Ir mais longe
Jesus não desiste de nos incitar a ir «para além» do razoável, do sensato, do normal, do aceitável, propondo-nos metas que nos obrigam a romper as fronteiras do previsível para entrar em territórios com uma certa dose de irracionalidade, lugares do imprevisível. Sim, o horizonte do discípulo é sempre ir «para além» do condicionalismo da natureza ou do legalismo farisaico que acentua a retribuição simétrica - «olho por olho, dente por dente…» como regra fundamental da coexistência humana. Ir «mais longe» porque de outro modo agimos como pagãos, isto é, nada fazemos de extraordinário. É como se vivêssemos em piloto automático de tão resignados com a banalidade assente na repetição de rotinas. Mas ser discípulo de Jesus é assumir uma forma de vida extraordinária! Este modo de vida invulgar, porém, não surge por acaso. É necessário o exercício constante de uma rigorosa disciplina do coração.
Um dos autores espirituais mais lidos no séc. XX, H. Nouwen, lembra-nos que discipulado e disciplina derivam da mesma raiz linguística. Assim, «disciplina sem discipulado conduz ao formalismo rígido, e discipulado sem disciplina acaba em romanticismo sentimental». As duas realidades são, portanto, inseparáveis. Ambas nos situam no horizonte que Jesus propõe: «Sede perfeitos como o Pai do céu».
Ser disciplinado para ser discípulo de Jesus. Disciplinado na arte de amar e de servir. Disciplinado na arte de ver e de ir mais longe, na procura diária do extraordinário em gestos simples, mas realizados com a firmeza que só a fé nos pode assegurar. Disciplinado para ser «um santo ao pé da porta» (Papa Francisco).

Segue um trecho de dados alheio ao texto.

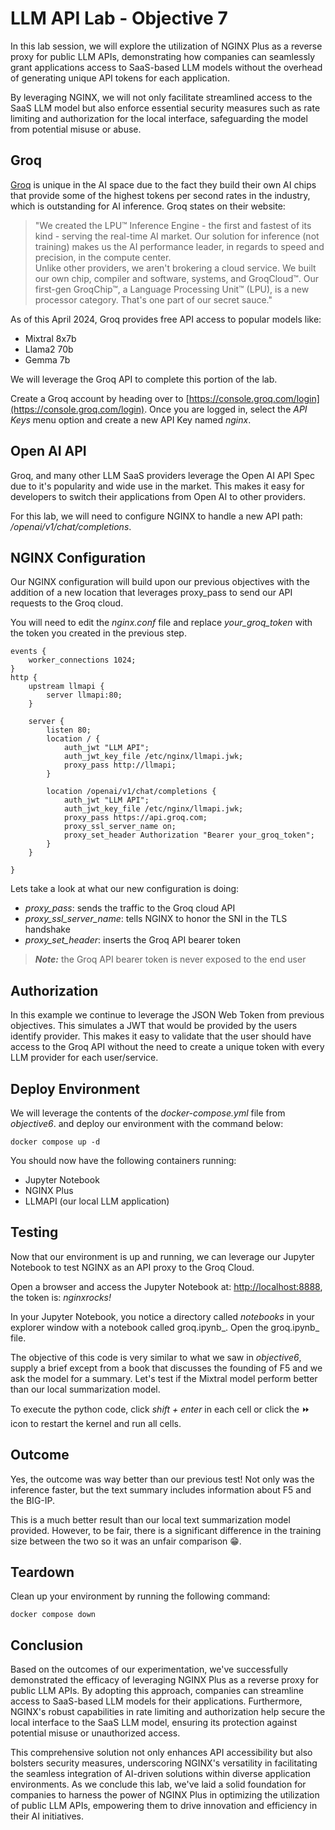# LLM API Lab - Objective 7

In this lab session, we will explore the utilization of NGINX Plus as a reverse proxy for public LLM APIs, demonstrating how companies can seamlessly grant applications access to SaaS-based LLM models without the overhead of generating unique API tokens for each application.  

By leveraging NGINX, we will not only facilitate streamlined access to the SaaS LLM model but also enforce essential security measures such as rate limiting and authorization for the local interface, safeguarding the model from potential misuse or abuse.

## Groq

[Groq](https://groq.com/) is unique in the AI space due to the fact they build their own AI chips that provide some of the highest tokens per second rates in the industry, which is outstanding for AI inference.  Groq states on their website:

>"We created the LPU™ Inference Engine - the first and fastest of its kind - serving the real-time AI market. Our solution for inference (not training) makes us the AI performance leader, in regards to speed and precision, in the compute center.  
Unlike other providers, we aren't brokering a cloud service. We built our own chip, compiler and software, systems, and GroqCloud™. Our first-gen GroqChip™, a Language Processing Unit™ (LPU), is a new processor category. That's one part of our secret sauce."

As of this April 2024, Groq provides free API access to popular models like:

- Mixtral 8x7b
- Llama2 70b
- Gemma 7b

We will leverage the Groq API to complete this portion of the lab.

Create a Groq account by heading over to [https://console.groq.com/login](https://console.groq.com/login).  Once you are logged in, select the _API Keys_ menu option and create a new API Key named _nginx_.

## Open AI API

Groq, and many other LLM SaaS providers leverage the Open AI API Spec due to it's popularity and wide use in the market.  This makes it easy for developers to switch their applications from Open AI to other providers.

For this lab, we will need to configure NGINX to handle a new API path: _/openai/v1/chat/completions_.

## NGINX Configuration

Our NGINX configuration will build upon our previous objectives with the addition of a new
location that leverages proxy_pass to send our API requests to the Groq cloud.

You will need to edit the _nginx.conf_ file and replace _your_groq_token_ with the token you created in the previous step.

```nginx
events {
    worker_connections 1024;
}
http {
    upstream llmapi {
        server llmapi:80;
    }

    server {
        listen 80;
        location / {
            auth_jwt "LLM API";
            auth_jwt_key_file /etc/nginx/llmapi.jwk;
            proxy_pass http://llmapi;
        }

        location /openai/v1/chat/completions {
            auth_jwt "LLM API";
            auth_jwt_key_file /etc/nginx/llmapi.jwk;
            proxy_pass https://api.groq.com;
            proxy_ssl_server_name on;
            proxy_set_header Authorization "Bearer your_groq_token";
        }
    }

}
```

Lets take a look at what our new configuration is doing:

- _proxy_pass_: sends the traffic to the Groq cloud API
- _proxy_ssl_server_name_: tells NGINX to honor the SNI in the TLS handshake
- _proxy_set_header_: inserts the Groq API bearer token

> _**Note:**_ the Groq API bearer token is never exposed to the end user

## Authorization

In this example we continue to leverage the JSON Web Token from previous objectives.  This simulates a JWT that would be provided by the users identify provider.  This makes it easy to validate that the user should have access to the Groq API without the need to create a unique token with every LLM provider for each user/service.

## Deploy Environment

We will leverage the contents of the _docker-compose.yml_ file from _objective6_.  and deploy our environment with the command below:

```shell
docker compose up -d
```

You should now have the following containers running:

- Jupyter Notebook
- NGINX Plus
- LLMAPI (our local LLM application)

## Testing

Now that our environment is up and running, we can leverage our Jupyter Notebook to test NGINX as an API proxy to the Groq Cloud.

Open a browser and access the Jupyter Notebook at: [http://localhost:8888](http://localhost:8888), the token is: _nginxrocks!_

In your Jupyter Notebook, you notice a directory called _notebooks_ in your explorer window with a notebook called groq.ipynb_.  Open the groq.ipynb_ file.

The objective of this code is very similar to what we saw in _objective6_, supply a brief except from a book that discusses the founding of F5 and we ask the model for a summary.  Let's test if the Mixtral model perform better than our local summarization model.

To execute the python code, click _shift + enter_ in each cell or click the &#x23e9; icon to restart the kernel and run all cells.

## Outcome

Yes, the outcome was way better than our previous test! Not only was the inference faster, but the text summary includes information about F5 and the BIG-IP.  

This is a much better result than our local text summarization model provided.  However, to be fair, there is a significant difference in the training size between the two so it was an unfair comparison &#x1F601;.

## Teardown

Clean up your environment by running the following command:

```shell
docker compose down
```

## Conclusion

Based on the outcomes of our experimentation, we've successfully demonstrated the efficacy of leveraging NGINX Plus as a reverse proxy for public LLM APIs. By adopting this approach, companies can streamline access to SaaS-based LLM models for their applications. Furthermore, NGINX's robust capabilities in rate limiting and authorization help secure the local interface to the SaaS LLM model, ensuring its protection against potential misuse or unauthorized access.

This comprehensive solution not only enhances API accessibility but also bolsters security measures, underscoring NGINX's versatility in facilitating the seamless integration of AI-driven solutions within diverse application environments. As we conclude this lab, we've laid a solid foundation for companies to harness the power of NGINX Plus in optimizing the utilization of public LLM APIs, empowering them to drive innovation and efficiency in their AI initiatives.
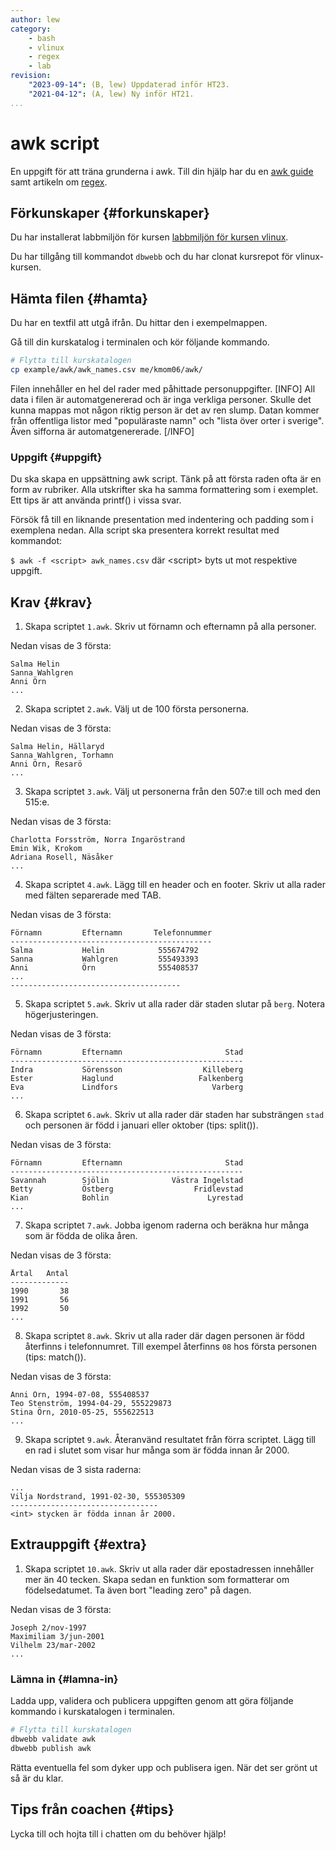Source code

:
 ```yaml
---
author: lew
category:
    - bash
    - vlinux
    - regex
    - lab
revision:
    "2023-09-14": (B, lew) Uppdaterad inför HT23.
    "2021-04-12": (A, lew) Ny inför HT21.
...
```

awk script
==================================

En uppgift för att träna grunderna i awk. Till din hjälp har du en [awk guide](guide/kom-igang-med-awk) samt artikeln om [regex](kunskap/regex).

<!--more-->



Förkunskaper {#forkunskaper}
-----------------------

Du har installerat labbmiljön för kursen [labbmiljön för kursen vlinux](kurser/vlinux-v1/labbmiljo).

Du har tillgång till kommandot `dbwebb` och du har clonat kursrepot för vlinux-kursen.



Hämta filen {#hamta}
-----------------------

Du har en textfil att utgå ifrån. Du hittar den i exempelmappen.

Gå till din kurskatalog i terminalen och kör följande kommando.

```bash
# Flytta till kurskatalogen
cp example/awk/awk_names.csv me/kmom06/awk/
```

Filen innehåller en hel del rader med påhittade personuppgifter. 
[INFO]
All data i filen är automatgenererad och är inga verkliga personer. Skulle det kunna mappas mot någon riktig person är det av ren slump. Datan kommer från offentliga listor med "populäraste namn" och "lista över orter i sverige". Även sifforna är automatgenererade.
[/INFO]



### Uppgift {#uppgift}

Du ska skapa en uppsättning awk script. Tänk på att första raden ofta är en form av rubriker. Alla utskrifter ska ha samma formattering som i exemplet. Ett tips är att använda printf() i vissa svar.

Försök få till en liknande presentation med indentering och padding som i exemplena nedan. Alla script ska presentera korrekt resultat med kommandot:

`$ awk -f <script> awk_names.csv` där &lt;script&gt; byts ut mot respektive uppgift.


Krav {#krav}
-----------------------

1. Skapa scriptet `1.awk`. Skriv ut förnamn och efternamn på alla personer.

Nedan visas de 3 första:
```
Salma Helin
Sanna Wahlgren
Anni Örn
...
```

2. Skapa scriptet `2.awk`. Välj ut de 100 första personerna.

Nedan visas de 3 första:
```
Salma Helin, Hällaryd
Sanna Wahlgren, Torhamn
Anni Örn, Resarö
...
```

3. Skapa scriptet `3.awk`. Välj ut personerna från den 507:e till och med den 515:e.

Nedan visas de 3 första:
```
Charlotta Forsström, Norra Ingaröstrand
Emin Wik, Krokom
Adriana Rosell, Näsåker
...
```

4. Skapa scriptet `4.awk`. Lägg till en header och en footer. Skriv ut alla rader med fälten separerade med TAB.

Nedan visas de 3 första:
```
Förnamn         Efternamn       Telefonnummer
---------------------------------------------
Salma           Helin            555674792
Sanna           Wahlgren         555493393
Anni            Örn              555408537
...
--------------------------------------
```

5. Skapa scriptet `5.awk`. Skriv ut alla rader där staden slutar på `berg`. Notera högerjusteringen.

Nedan visas de 3 första:
```
Förnamn         Efternamn                       Stad
----------------------------------------------------
Indra           Sörensson                  Killeberg
Ester           Haglund                   Falkenberg
Eva             Lindfors                     Varberg
...
```

6. Skapa scriptet `6.awk`. Skriv ut alla rader där staden har substrängen `stad` och personen är född i januari eller oktober (tips: split()).

Nedan visas de 3 första:
```
Förnamn         Efternamn                       Stad
----------------------------------------------------
Savannah        Sjölin              Västra Ingelstad
Betty           Östberg                  Fridlevstad
Kian            Bohlin                      Lyrestad
...
```

7. Skapa scriptet `7.awk`. Jobba igenom raderna och beräkna hur många som är födda de olika åren.

Nedan visas de 3 första:
```
Årtal   Antal
-------------
1990       38
1991       56
1992       50
...
```

8. Skapa scriptet `8.awk`. Skriv ut alla rader där dagen personen är född återfinns i telefonnumret. Till exempel återfinns `08` hos första personen (tips: match()).

Nedan visas de 3 första:
```
Anni Örn, 1994-07-08, 555408537
Teo Stenström, 1994-04-29, 555229873
Stina Örn, 2010-05-25, 555622513
...
```

9. Skapa scriptet `9.awk`. Återanvänd resultatet från förra scriptet. Lägg till en rad i slutet som visar hur många som är födda innan år 2000.

Nedan visas de 3 sista raderna:
```
...
Vilja Nordstrand, 1991-02-30, 555305309
---------------------------------
<int> stycken är födda innan år 2000.
```



Extrauppgift {#extra}
-----------------------

1. Skapa scriptet `10.awk`. Skriv ut alla rader där epostadressen innehåller mer än 40 tecken. Skapa sedan en funktion som formatterar om födelsedatumet. Ta även bort "leading zero" på dagen.

Nedan visas de 3 första:
```
Joseph 2/nov-1997
Maximiliam 3/jun-2001
Vilhelm 23/mar-2002
...
```



### Lämna in {#lamna-in}

Ladda upp, validera och publicera uppgiften genom att göra följande kommando i kurskatalogen i terminalen.

```bash
# Flytta till kurskatalogen
dbwebb validate awk
dbwebb publish awk
```

Rätta eventuella fel som dyker upp och publisera igen. När det ser grönt ut så är du klar.




Tips från coachen {#tips}
-----------------------

Lycka till och hojta till i chatten om du behöver hjälp!
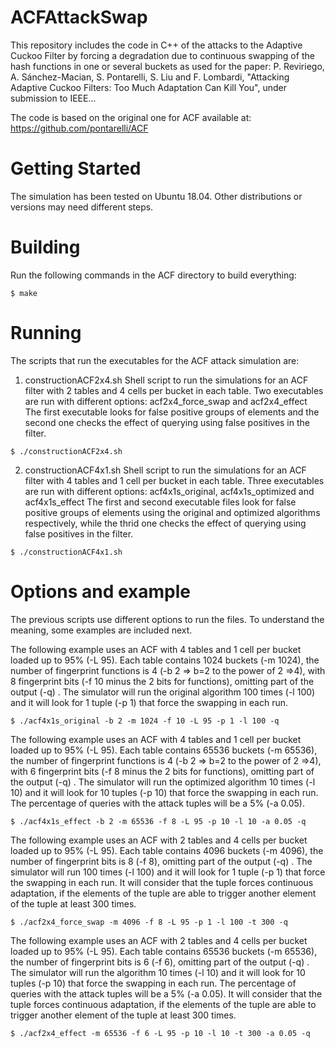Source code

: # ACFAttackSwap
This repository includes the code in C++ of the attacks to the Adaptive Cuckoo Filter by forcing a degradation due to continuous swapping of the hash functions in one or several buckets as used for the paper:
P. Reviriego, A. Sánchez-Macian, S. Pontarelli, S. Liu and F. Lombardi, "Attacking Adaptive Cuckoo Filters: Too Much Adaptation Can Kill You", under submission to IEEE...

The code is based on the original one for ACF available at:
https://github.com/pontarelli/ACF

# Getting Started

The simulation has been tested on Ubuntu 18.04. Other distributions or versions may need different steps.

# Building

Run the following commands in the ACF directory to build everything:

```
$ make
```

# Running

The scripts that run the executables for the ACF attack simulation are:

1. constructionACF2x4.sh
    Shell script to run the simulations for an ACF filter with 2 tables and 4 cells per bucket in each table.
    Two executables are run with different options: acf2x4\_force\_swap and acf2x4\_effect
    The first executable looks for false positive groups of elements and the second one checks the effect of querying using false positives in the filter.

```
$ ./constructionACF2x4.sh 
```

2. constructionACF4x1.sh
    Shell script to run the simulations for an ACF filter with 4 tables and 1 cell per bucket in each table.
    Three executables are run with different options: acf4x1s\_original, acf4x1s\_optimized and acf4x1s\_effect
    The first and second executable files look for false positive groups of elements using the original and optimized algorithms respectively, while the thrid one checks the effect of querying using false positives in the filter.

```
$ ./constructionACF4x1.sh 
```
# Options and example

The previous scripts use different options to run the files. To understand the meaning, some examples are included next.

The following example uses an ACF with 4 tables and 1 cell per bucket loaded up to 95% (-L 95). Each table contains 1024 buckets (-m 1024), the number of fingerprint functions is 4 (-b 2 => b=2 to the power of 2 =>4), with 8 fingerprint bits (-f 10 minus the 2 bits for functions), omitting part of the output (-q) .
The simulator will run the original algorithm 100 times (-l 100) and it will look for 1 tuple (-p 1) that force the swapping in each run.

```
$ ./acf4x1s_original -b 2 -m 1024 -f 10 -L 95 -p 1 -l 100 -q 
```

The following example uses an ACF with 4 tables and 1 cell per bucket loaded up to 95% (-L 95). Each table contains 65536 buckets (-m 65536), the number of fingerprint functions is 4 (-b 2 => b=2 to the power of 2 =>4), with 6 fingerprint bits (-f 8 minus the 2 bits for functions), omitting part of the output (-q) .
The simulator will run the optimized algorithm 10 times (-l 10) and it will look for 10 tuples (-p 10) that force the swapping in each run. The percentage of queries with the attack tuples will be a 5% (-a 0.05).

```
$ ./acf4x1s_effect -b 2 -m 65536 -f 8 -L 95 -p 10 -l 10 -a 0.05 -q
```

The following example uses an ACF with 2 tables and 4 cells per bucket loaded up to 95% (-L 95). Each table contains 4096 buckets (-m 4096), the number of fingerprint bits is 8 (-f 8), omitting part of the output (-q) .
The simulator will run 100 times (-l 100) and it will look for 1 tuple (-p 1) that force the swapping in each run.
It will consider that the tuple forces continuous adaptation, if the elements of the tuple are able to trigger another element of the tuple at least 300 times.

```
$ ./acf2x4_force_swap -m 4096 -f 8 -L 95 -p 1 -l 100 -t 300 -q
```

The following example uses an ACF with 2 tables and 4 cells per bucket loaded up to 95% (-L 95). Each table contains 65536 buckets (-m 65536), the number of fingerprint bits is 6 (-f 6), omitting part of the output (-q) .
The simulator will run the algorithm 10 times (-l 10) and it will look for 10 tuples (-p 10) that force the swapping in each run. The percentage of queries with the attack tuples will be a 5% (-a 0.05).
It will consider that the tuple forces continuous adaptation, if the elements of the tuple are able to trigger another element of the tuple at least 300 times.

```
$ ./acf2x4_effect -m 65536 -f 6 -L 95 -p 10 -l 10 -t 300 -a 0.05 -q
```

Não somos chamados a imitar a omnisciência ou a omnipresença de Deus, mas antes a Sua perfeição, o Seu modo de agir compassivo e misericordioso. A perfeição que o Mestre propõe aos seus discípulos no Evangelho é a lei do amor traduzida em muitos gestos. Este mundo precisa de aplicar este princípio como regra de vida. A paz e a justiça seriam possíveis. Serei eu capaz de trilhar este caminho? Aventurar-me para chegar mais além? Está ao nosso alcance?